Ganz gleich, ob das Gekröse nun als eigenständiges Organ betrachtet werden darf oder nicht – unbestritten ist seine Bedeutung für den menschlichen Organismus.
Wissenschaftler haben herausgefunden, dass Lage und Aufbau des Gekröses wichtige Hinweise auf zahlreiche Erkrankungen liefern können. Besonders erwähnenswert sind hier Fettzellen, die sich bevorzugt um das Gekröse ansiedeln. Bei einer zu hohen Anzahl von Fettzellen entsteht das, was landläufig als „Bierbauch“ bezeichnet wird: viszerales Fettgewebe. Im Gegensatz zu anderen Fetteinlagerungen – beispielsweise an der Hüfte oder den Oberschenkeln – ist viszerales Fett von enormer gesundheitlicher Bedeutung. Das Bauchfett ist in der Lage spezielle Botenstoffe zu produzieren, die im Körper Entzündungsprozesse auslösen oder zumindest begünstigen können. Aus diesem Grund steigt das Risiko für Diabetes und Herz-Kreislauf-Erkrankungen sprunghaft an. Auch bestimmte Krebserkrankungen, die mit übermäßigem Fettkonsum assoziiert werden, profitieren von einem Bierbauch; als Paradebeispiel sie hier auf Dickdarmkrebs verwiesen.

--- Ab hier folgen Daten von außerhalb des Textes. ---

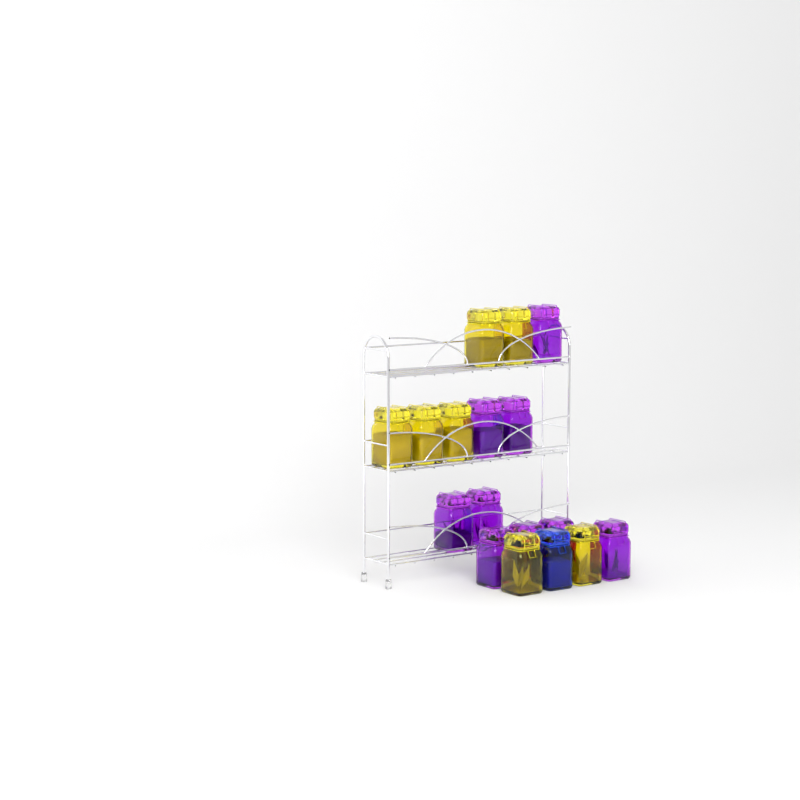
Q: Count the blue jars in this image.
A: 1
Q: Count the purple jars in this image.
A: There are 9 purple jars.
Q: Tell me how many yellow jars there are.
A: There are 7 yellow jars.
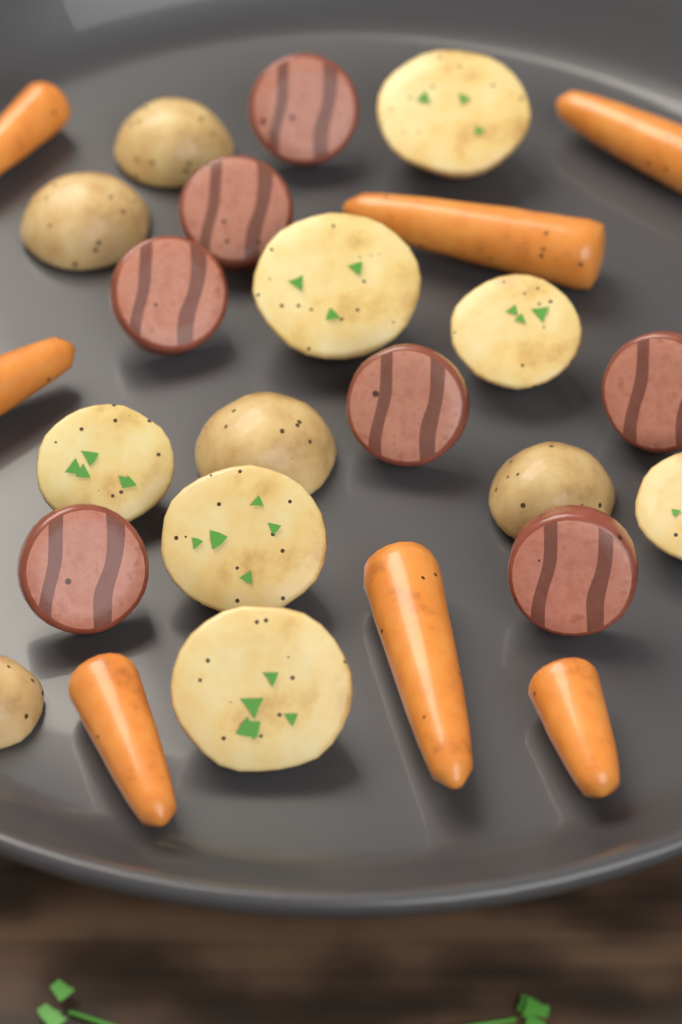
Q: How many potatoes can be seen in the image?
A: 12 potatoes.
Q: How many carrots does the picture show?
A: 7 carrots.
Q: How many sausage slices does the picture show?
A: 7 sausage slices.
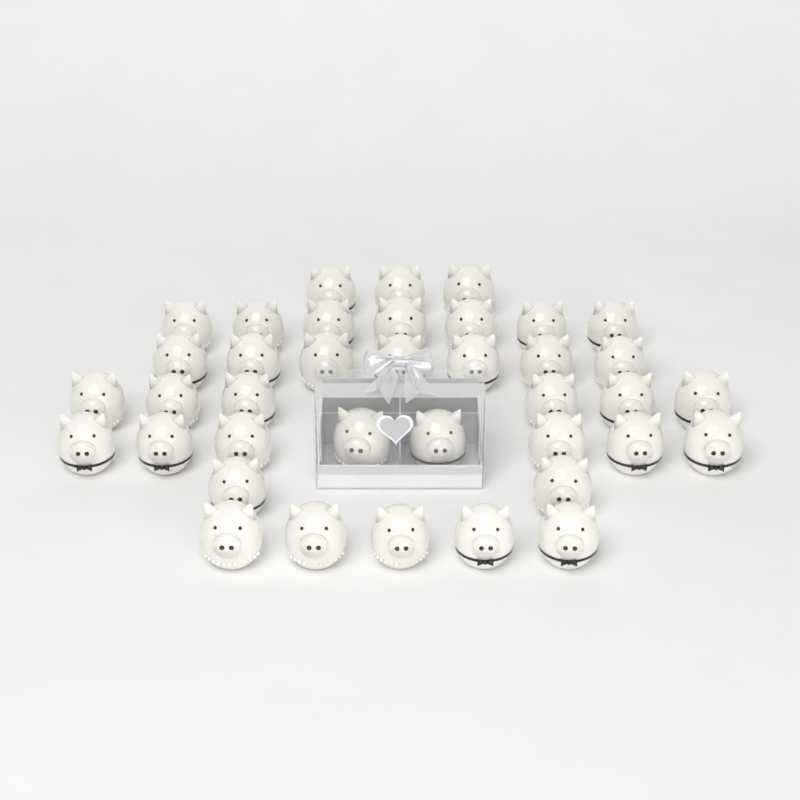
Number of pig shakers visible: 38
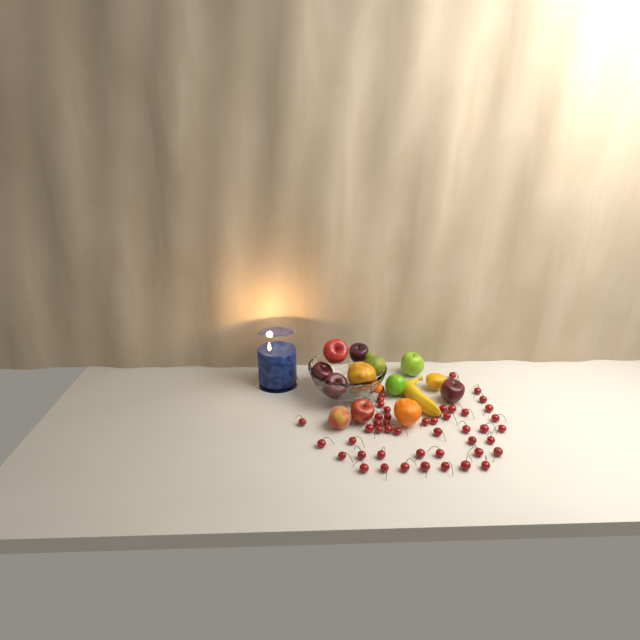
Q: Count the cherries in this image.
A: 49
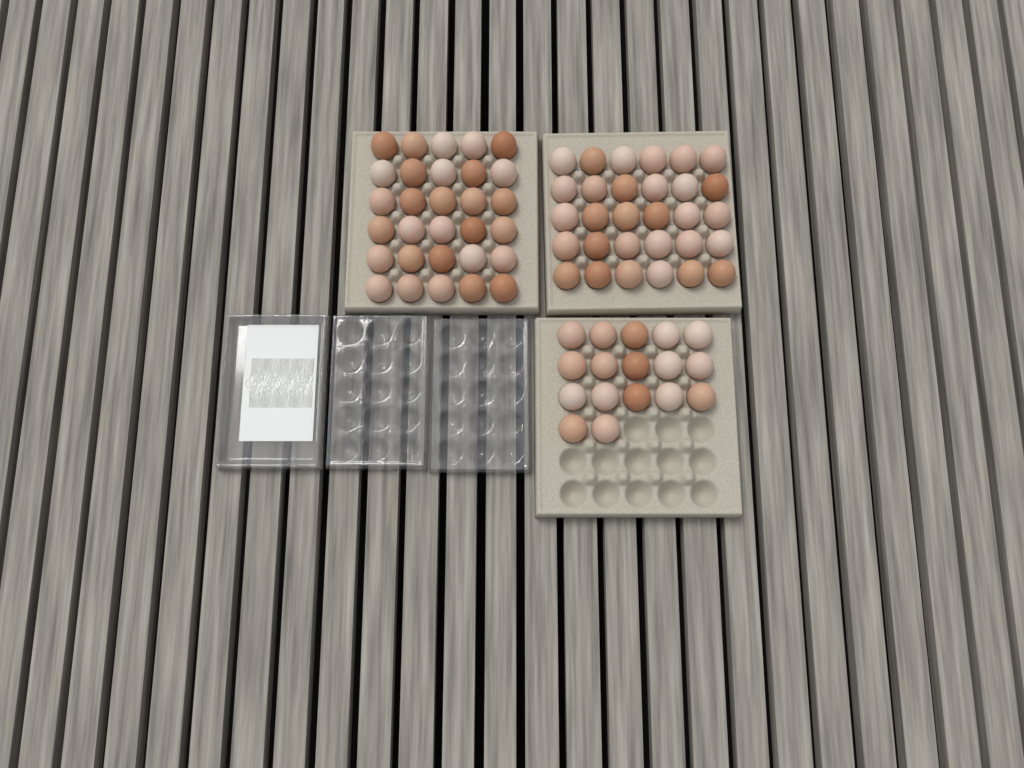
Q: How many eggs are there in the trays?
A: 77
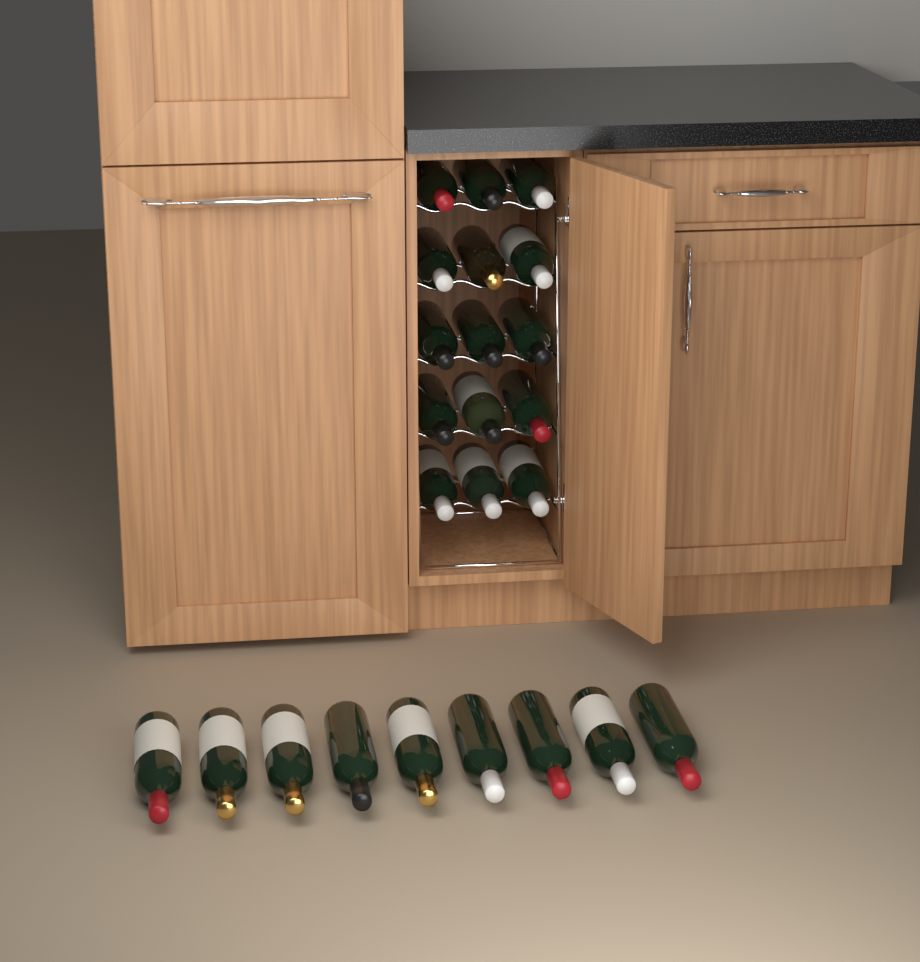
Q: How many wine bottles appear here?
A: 24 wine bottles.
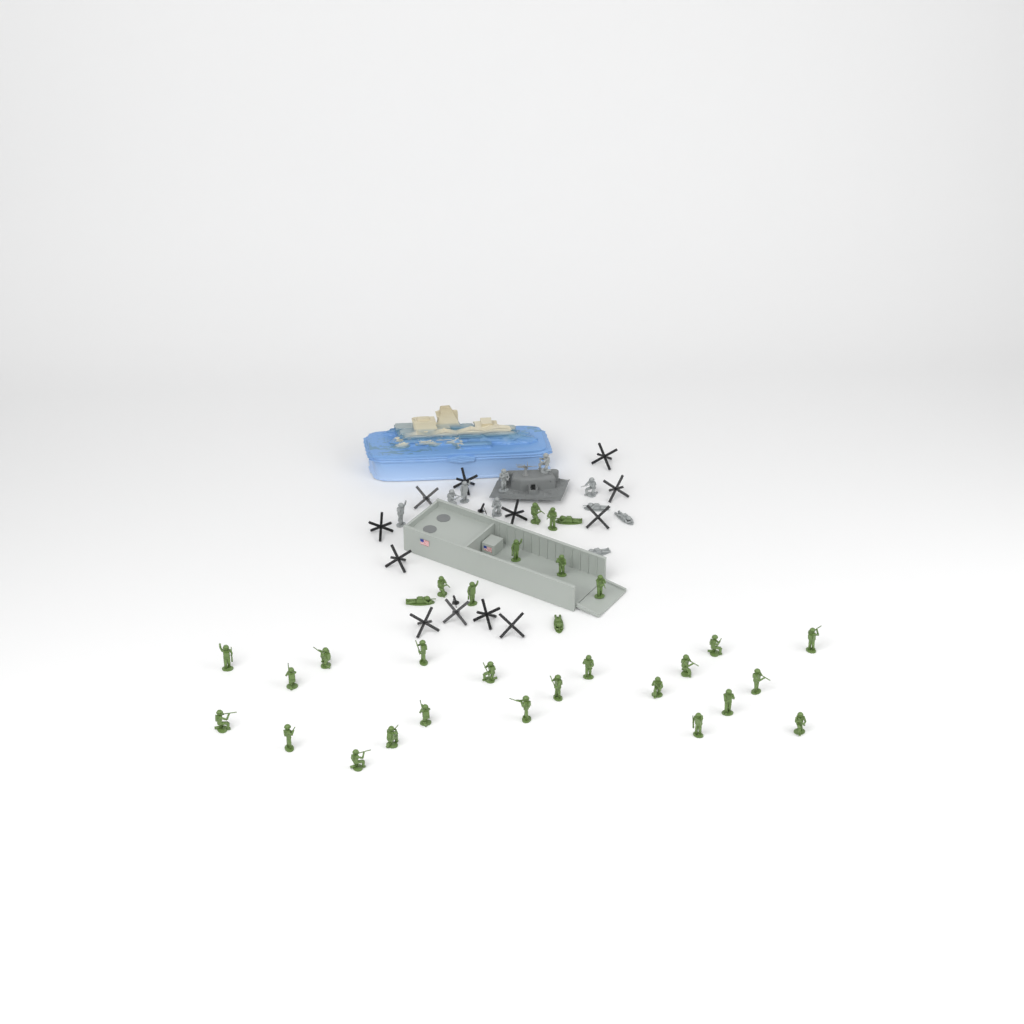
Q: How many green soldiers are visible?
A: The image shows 31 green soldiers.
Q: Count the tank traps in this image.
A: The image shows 12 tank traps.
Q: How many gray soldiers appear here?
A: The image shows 10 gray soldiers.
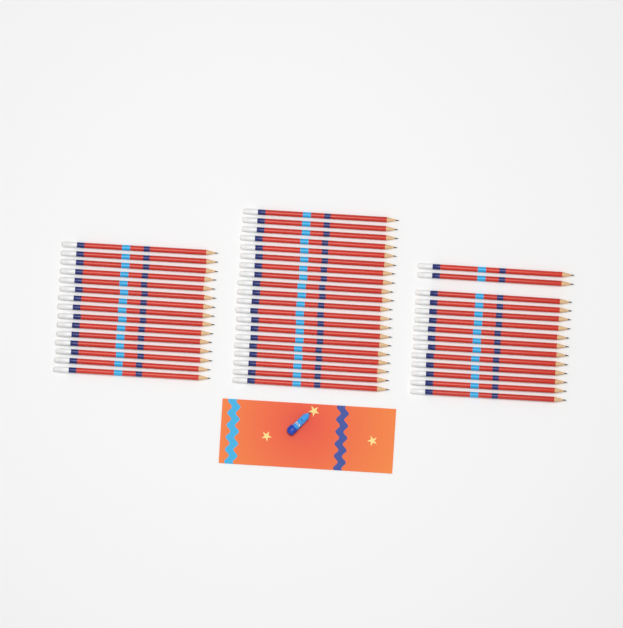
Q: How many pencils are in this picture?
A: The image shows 49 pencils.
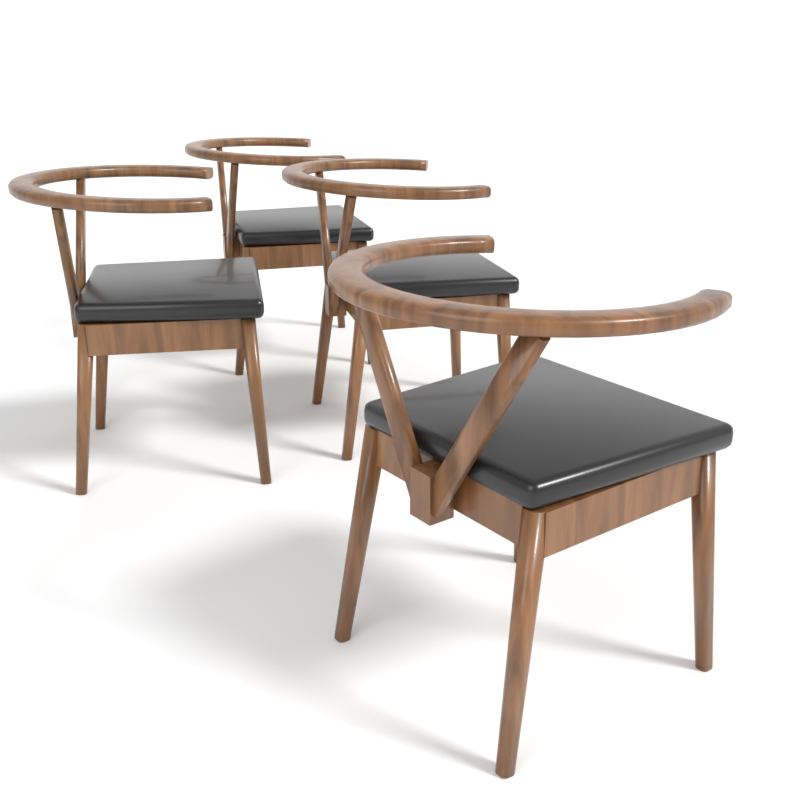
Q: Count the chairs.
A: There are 4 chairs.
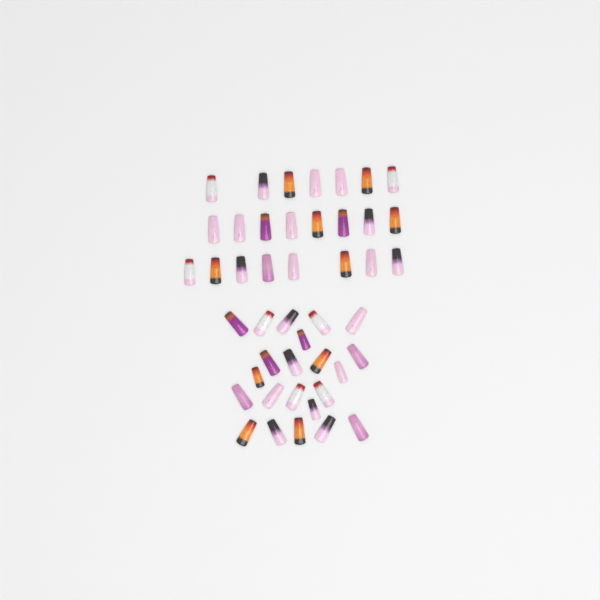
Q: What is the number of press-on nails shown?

Auch weitere, vor allem chronische Erkrankungen, stehen aller Voraussicht nach mit dem Gekröse in engem Zusammenhang. Bei Morbus Crohn finden sich oftmals Verdickungen im Bereich des Gekröses, die die Wundheilung beeinträchtigen. Kleinere Verletzungen des Darmbereichs bluten somit weiter, ohne rechtzeitig gestoppt zu werden. Darüber hinaus zeigt das Gekröse bei einer Vielzahl von Morbus Crohn Patienten zusätzliche Fetteinlagerungen, die den Verdauungstrakt nachhaltig beeinflussen. Viele Mediziner gehen inzwischen davon aus, dass Morbus Crohn keine eigentliche Darmerkrankung ist, sondern eine Erkrankung des Gekröses – der Darm wird lediglich symptomatisch in Mitleidenschaft gezogen.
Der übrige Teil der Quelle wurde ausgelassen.